結果から、エタノールが補基質として用いられたことが証明される。反応２４９（反応混合物はＡｌｄＤＨを含有する）と反応２５３（反応混合物はＡｌｄＤＨを含有しない）との比較から明らかなように、アルデヒドデヒドロゲナーゼを加えることによってキシリトールの収率が著しく増加することがはっきりとわかる。キシリトールに対する変換されたキシロースの違いは〜８％に達する。その結果、上述の文献からの引用とも関連して、ＡｌｄＤＨは、初期の部分的還元で生じたアセトアルデヒドをさらに酢酸塩へと酸化するというただ一つの結論が得られる（反応図２を参照）。
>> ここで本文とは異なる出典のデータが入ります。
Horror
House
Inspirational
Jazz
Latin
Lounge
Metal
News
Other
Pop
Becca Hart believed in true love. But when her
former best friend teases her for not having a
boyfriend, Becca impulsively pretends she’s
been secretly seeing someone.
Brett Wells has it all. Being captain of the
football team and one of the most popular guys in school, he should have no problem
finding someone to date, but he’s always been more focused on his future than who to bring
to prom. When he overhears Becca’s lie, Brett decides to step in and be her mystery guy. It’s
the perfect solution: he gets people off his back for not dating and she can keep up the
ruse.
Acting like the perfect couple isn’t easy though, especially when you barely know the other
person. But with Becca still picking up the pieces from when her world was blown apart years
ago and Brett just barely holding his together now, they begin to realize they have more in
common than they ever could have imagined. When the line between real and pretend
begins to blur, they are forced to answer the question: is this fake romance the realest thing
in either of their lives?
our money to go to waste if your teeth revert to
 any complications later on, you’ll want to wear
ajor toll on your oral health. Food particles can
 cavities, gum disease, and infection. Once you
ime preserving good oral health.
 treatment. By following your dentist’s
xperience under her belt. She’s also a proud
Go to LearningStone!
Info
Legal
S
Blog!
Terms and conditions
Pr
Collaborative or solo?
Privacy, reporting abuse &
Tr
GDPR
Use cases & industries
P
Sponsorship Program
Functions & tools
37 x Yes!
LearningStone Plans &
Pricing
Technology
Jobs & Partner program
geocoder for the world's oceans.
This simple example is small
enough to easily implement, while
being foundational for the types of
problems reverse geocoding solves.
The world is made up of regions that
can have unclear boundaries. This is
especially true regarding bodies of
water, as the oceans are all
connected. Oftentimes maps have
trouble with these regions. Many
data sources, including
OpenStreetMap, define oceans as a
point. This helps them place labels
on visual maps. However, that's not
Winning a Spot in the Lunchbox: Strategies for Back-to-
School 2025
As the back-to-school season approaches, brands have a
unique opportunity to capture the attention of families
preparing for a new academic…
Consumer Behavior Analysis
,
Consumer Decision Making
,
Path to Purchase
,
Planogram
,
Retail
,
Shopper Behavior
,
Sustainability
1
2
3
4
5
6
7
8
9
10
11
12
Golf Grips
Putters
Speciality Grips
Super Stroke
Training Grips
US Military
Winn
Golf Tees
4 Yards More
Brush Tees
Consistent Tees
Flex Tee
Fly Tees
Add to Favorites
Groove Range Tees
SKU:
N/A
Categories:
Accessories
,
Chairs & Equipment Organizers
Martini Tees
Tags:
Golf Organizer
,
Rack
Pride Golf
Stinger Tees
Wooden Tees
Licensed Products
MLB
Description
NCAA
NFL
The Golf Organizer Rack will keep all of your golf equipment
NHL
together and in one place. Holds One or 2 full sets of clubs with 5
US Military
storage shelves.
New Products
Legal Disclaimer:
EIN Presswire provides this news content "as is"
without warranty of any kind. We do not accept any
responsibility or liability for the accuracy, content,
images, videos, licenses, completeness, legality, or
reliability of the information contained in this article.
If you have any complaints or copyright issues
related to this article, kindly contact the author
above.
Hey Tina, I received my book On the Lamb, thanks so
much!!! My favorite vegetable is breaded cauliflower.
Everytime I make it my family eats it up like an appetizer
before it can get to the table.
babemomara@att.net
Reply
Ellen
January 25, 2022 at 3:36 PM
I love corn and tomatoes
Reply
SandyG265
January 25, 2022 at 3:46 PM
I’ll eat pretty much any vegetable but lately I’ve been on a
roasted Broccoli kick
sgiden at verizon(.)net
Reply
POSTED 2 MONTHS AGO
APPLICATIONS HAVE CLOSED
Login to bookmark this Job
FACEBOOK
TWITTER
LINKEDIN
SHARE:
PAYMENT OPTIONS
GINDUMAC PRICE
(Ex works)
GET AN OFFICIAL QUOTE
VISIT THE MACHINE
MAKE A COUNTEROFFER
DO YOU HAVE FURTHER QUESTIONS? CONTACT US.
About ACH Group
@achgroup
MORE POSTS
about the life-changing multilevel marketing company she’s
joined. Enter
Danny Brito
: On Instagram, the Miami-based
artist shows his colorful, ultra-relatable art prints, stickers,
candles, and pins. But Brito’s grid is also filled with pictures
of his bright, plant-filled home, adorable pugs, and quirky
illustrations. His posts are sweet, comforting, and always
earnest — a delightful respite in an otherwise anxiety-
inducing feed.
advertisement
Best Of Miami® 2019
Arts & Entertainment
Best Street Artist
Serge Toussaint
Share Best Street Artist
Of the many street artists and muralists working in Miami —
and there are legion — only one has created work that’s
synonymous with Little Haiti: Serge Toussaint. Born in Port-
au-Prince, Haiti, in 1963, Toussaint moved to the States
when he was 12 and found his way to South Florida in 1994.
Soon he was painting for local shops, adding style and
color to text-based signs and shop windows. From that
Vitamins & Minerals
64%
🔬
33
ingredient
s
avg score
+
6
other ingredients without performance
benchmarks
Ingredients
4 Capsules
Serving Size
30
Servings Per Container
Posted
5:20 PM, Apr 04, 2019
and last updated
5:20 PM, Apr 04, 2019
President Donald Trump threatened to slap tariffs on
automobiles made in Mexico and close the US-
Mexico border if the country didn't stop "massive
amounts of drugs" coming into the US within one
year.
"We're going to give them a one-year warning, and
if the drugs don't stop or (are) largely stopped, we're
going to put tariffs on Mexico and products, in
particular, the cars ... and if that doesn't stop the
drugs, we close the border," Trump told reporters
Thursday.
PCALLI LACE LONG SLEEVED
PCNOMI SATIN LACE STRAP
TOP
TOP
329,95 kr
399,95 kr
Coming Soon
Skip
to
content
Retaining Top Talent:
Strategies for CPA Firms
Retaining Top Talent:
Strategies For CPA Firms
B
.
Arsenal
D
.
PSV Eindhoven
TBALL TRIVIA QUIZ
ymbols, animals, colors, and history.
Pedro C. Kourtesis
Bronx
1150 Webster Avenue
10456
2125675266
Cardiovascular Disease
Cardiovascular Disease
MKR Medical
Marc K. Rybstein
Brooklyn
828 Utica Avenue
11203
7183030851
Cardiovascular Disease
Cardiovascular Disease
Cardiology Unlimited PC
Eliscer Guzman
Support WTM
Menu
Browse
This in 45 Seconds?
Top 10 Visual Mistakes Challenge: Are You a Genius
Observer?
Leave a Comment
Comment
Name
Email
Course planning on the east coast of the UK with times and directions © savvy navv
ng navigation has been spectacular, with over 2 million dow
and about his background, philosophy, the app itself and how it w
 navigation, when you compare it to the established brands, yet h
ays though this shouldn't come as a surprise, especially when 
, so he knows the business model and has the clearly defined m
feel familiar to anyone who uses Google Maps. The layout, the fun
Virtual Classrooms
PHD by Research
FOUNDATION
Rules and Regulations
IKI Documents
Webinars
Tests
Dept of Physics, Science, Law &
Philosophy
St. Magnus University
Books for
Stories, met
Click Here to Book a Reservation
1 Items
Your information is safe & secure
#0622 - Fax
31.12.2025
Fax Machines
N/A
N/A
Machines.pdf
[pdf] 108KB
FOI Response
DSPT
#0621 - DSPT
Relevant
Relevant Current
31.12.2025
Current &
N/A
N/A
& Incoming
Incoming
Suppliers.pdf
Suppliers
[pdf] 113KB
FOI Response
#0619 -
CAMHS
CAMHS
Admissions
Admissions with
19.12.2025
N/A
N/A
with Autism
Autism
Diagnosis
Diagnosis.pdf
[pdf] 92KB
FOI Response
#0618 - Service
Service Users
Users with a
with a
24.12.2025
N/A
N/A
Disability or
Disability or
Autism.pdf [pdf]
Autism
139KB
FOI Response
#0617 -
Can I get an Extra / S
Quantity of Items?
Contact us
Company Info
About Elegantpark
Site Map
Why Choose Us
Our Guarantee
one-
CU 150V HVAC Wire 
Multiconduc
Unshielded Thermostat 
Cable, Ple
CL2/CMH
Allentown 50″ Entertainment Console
エネルギー的に有利なこの反応およびそれに関連したＮＡＤＨの濃度の増加は、初期の部分的還元において、抽出物から産物であるキシリトールへの平衡をシフトする。

Claims

炭水化物分解産物、特に糖を製造するプロセスであって、
リグノセルロースを分解するため、および、リグノセルロース原料から分解産物を分離するために、アルコール、特にＣ_１−４アルコールまたはフェノールを含み、且つ、ｐＨ値が１１．０から１４．０の間にある水溶液を用いて、リグノセルロース原料を処理することで、セルロースとヘミセルロースとが豊富な原料を得て、
得られたセルロースとヘミセルロースとが豊富な上記原料を、炭水化物分解産物を得るために、少なくとも１つの炭水化物分解酵素を用いて処理することを特徴とする炭水化物分解産物を製造するプロセス。
上記水溶液は、ｐＨ値が１１．０から１３．０の間にあることを特徴とする請求項１に記載のプロセス。
上記分解は、１００℃より低い温度で起こることを特徴とする請求項１または２に記載のプロセス。
上記分解は、４０℃より低い温度で起こることを特徴とする請求項３に記載のプロセス。
リグノセルロース原料として、わら、バガス、エネルギー草および／またはスペルト小麦を用いることを特徴とする請求項１から４のいずれか１項に記載のプロセス。
上記リグノセルロース原料は、水溶液中に、５〜４０重量％のストック濃度で存在することを特徴とする請求項１から５のいずれか１項に記載のプロセス。
上記糖を抽出するために、セルロースとヘミセルロースとが豊富な上記原料を、キシラナーゼおよび／またはセルラーゼで処理することを特徴とする請求項１から６のいずれか１項に記載のプロセス。
得られた上記糖をアルコールに発酵させて、分離および回収することを特徴とする請求項１から７のいずれか１項に記載のプロセス。
分解された固形物をキシラナーゼを用いて変換し、得られた液相をキシリトールに変換し、残りの固形物を、
異なる発酵産物を得るために、セルラーゼでさらに反応させるか、または、
熱的または熱化学的な変換に付すか、または、
細菌、酵母または真菌による微生物変換に付すか、または、
セルロース繊維原料を得る目的のために、さらなる脱リグニン化工程に付す、
ことを特徴とする請求項１から８のいずれか１項に記載のプロセス。
分解された固形物をキシラナーゼを用いて変換し、得られた液相をキシロースデヒドロゲナーゼでキシリトールに変換し、残りの固形物を、
異なる発酵産物を得るためにセルラーゼでさらに反応させるか、または、
熱的または熱化学的な変換に付すか、または、
細菌、酵母または真菌による微生物変換に付すか、または、
セルロース繊維原料を得る目的のために、さらなる脱リグニン化工程に付す、
ことを特徴とする請求項９に記載のプロセス。
（発酵）産物の分離後に残った固形物を、バイオガス設備で発酵させて、さらにバイオガス化する処理を行うことを特徴とする請求項９または１０に記載のプロセス。